Hinting that he would not use nuclear weapons, Russian President Vladimir Putin admitted Wednesday that the conflict in Ukraine is "long-term."

"We have not become crazy, we know what nuclear weapons are,"Putin said during a televised meeting with the Russian Council for civil society and Human Rights, which is close to the Kremlin.

Responding to a speaker, Putin said today that "new territories have appeared", and this is "an important result for Russia". "The sea of Azov has become an internal sea, and this is a serious matter," he added, referring to the sea bordering Russia and southeastern Ukraine, which is now completely controlled by Moscow

The Kremlin has long denied that its offensive against Ukraine is aimed at seizing new territories, emphasizing that it wants to defend the Russian-speaking population and end the alliance between Kiev and the West, which Russia sees as a threat to it.

The Russian president said: "We consider weapons of mass destruction, nuclear weapons, as a means of Defense. Resorting to it is based on what we call 'retaliatory response': if we are hit, we strike back,"he said. But he revealed that "the threat of a nuclear war is increasing", given the confrontation between Russia and the West over Ukraine, blaming the Americans and Europeans for this.

"Of the 300 thousand of our mobilized fighters, our men and defenders of the Fatherland, 150 thousand are in the area of operations," Putin explained, adding that 77 thousand are directly deployed in combat zones. Others are still in the process of training in Russia, and Putin vowed again on Wednesday that there would be no second wave of mobilization.

In turn, the United States accused Putin of "irresponsibility" after his statements about the dangers of resorting to nuclear weapons in the conflict in Ukraine.

US State Department spokesman Ned Price declined to respond directly to Putin, but said that "any understatement in talking about nuclear weapons is absolutely irresponsible".

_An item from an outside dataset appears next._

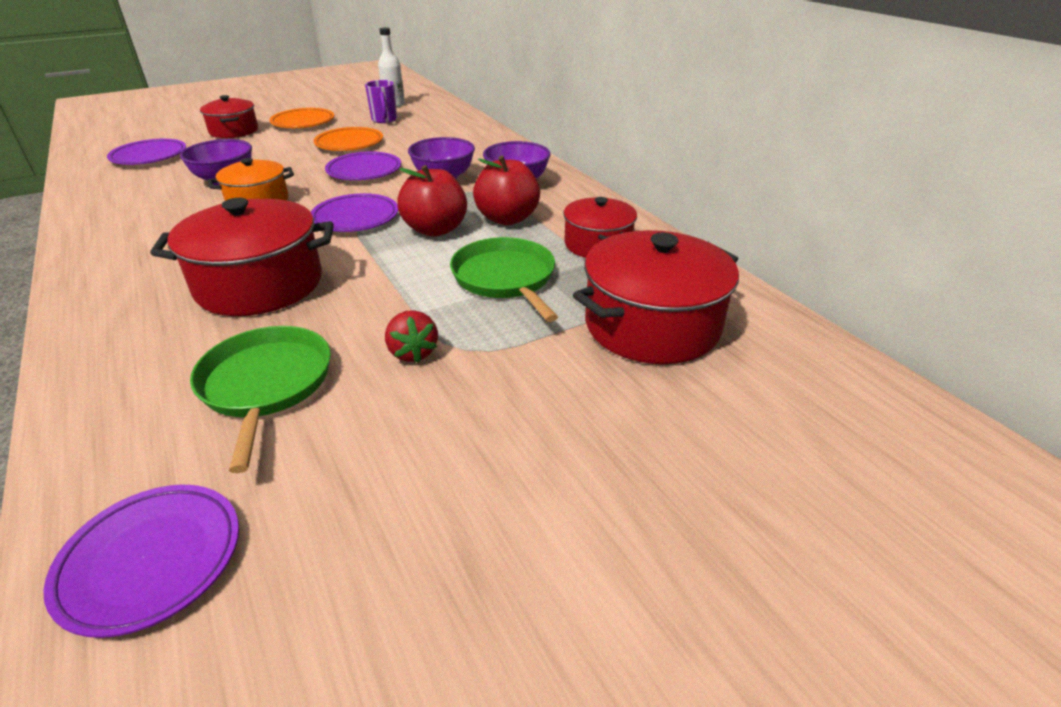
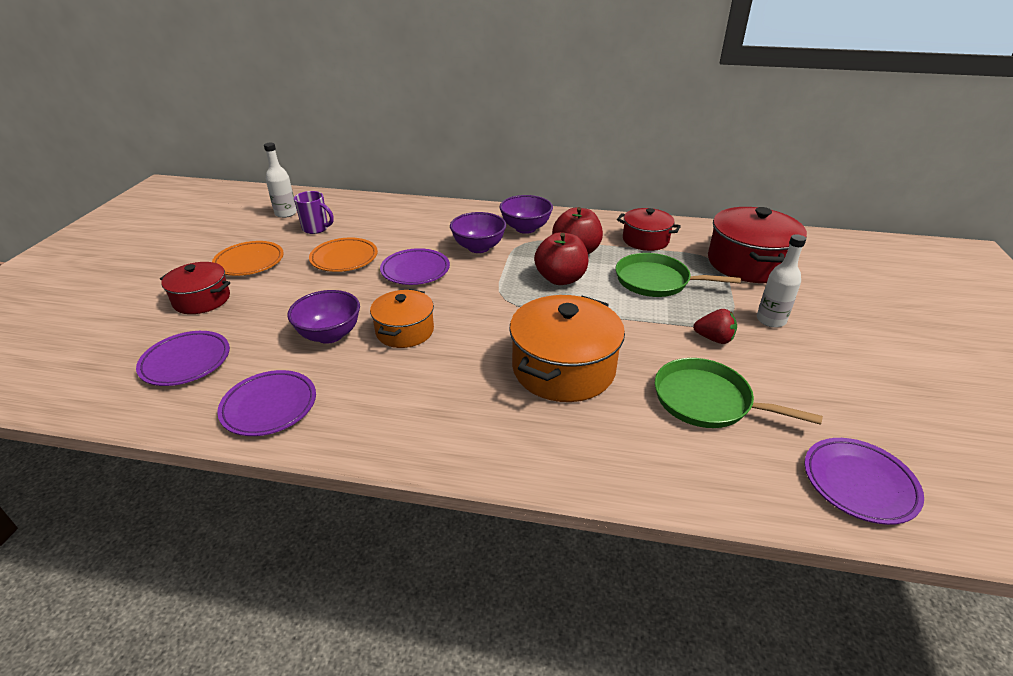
camera: 50 degrees left, 0 degrees up
(259, 284) = (563, 368): red pot -> orange pot
(355, 218) = (500, 300): purple plate -> purple plate (269, 406)
(512, 383) = (770, 320): none -> white bottle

Price added that nuclear powers around the world, including China, India, the United States and Russia itself, have been clear since the Cold War that "nuclear war must never be fought and can never be won".

"We believe that any other rhetoric, whether it is a nuclear threat or even raising the specter of using tactical nuclear weapons, is irresponsible,"he said. "It is dangerous and goes against the spirit of that statement, which has been at the heart of the nuclear non-proliferation regime since the Cold War," he said.

Neither the United States nor Russia, the two largest nuclear powers, adopt a policy of not initiating the use of nuclear weapons.

For his part, German Chancellor Olaf Scholz said in an interview published on Thursday that the risk of Moscow resorting to nuclear weapons in its invasion of Ukraine has diminished because the international community, including China, has" drawn a red line" for Moscow regarding this threat.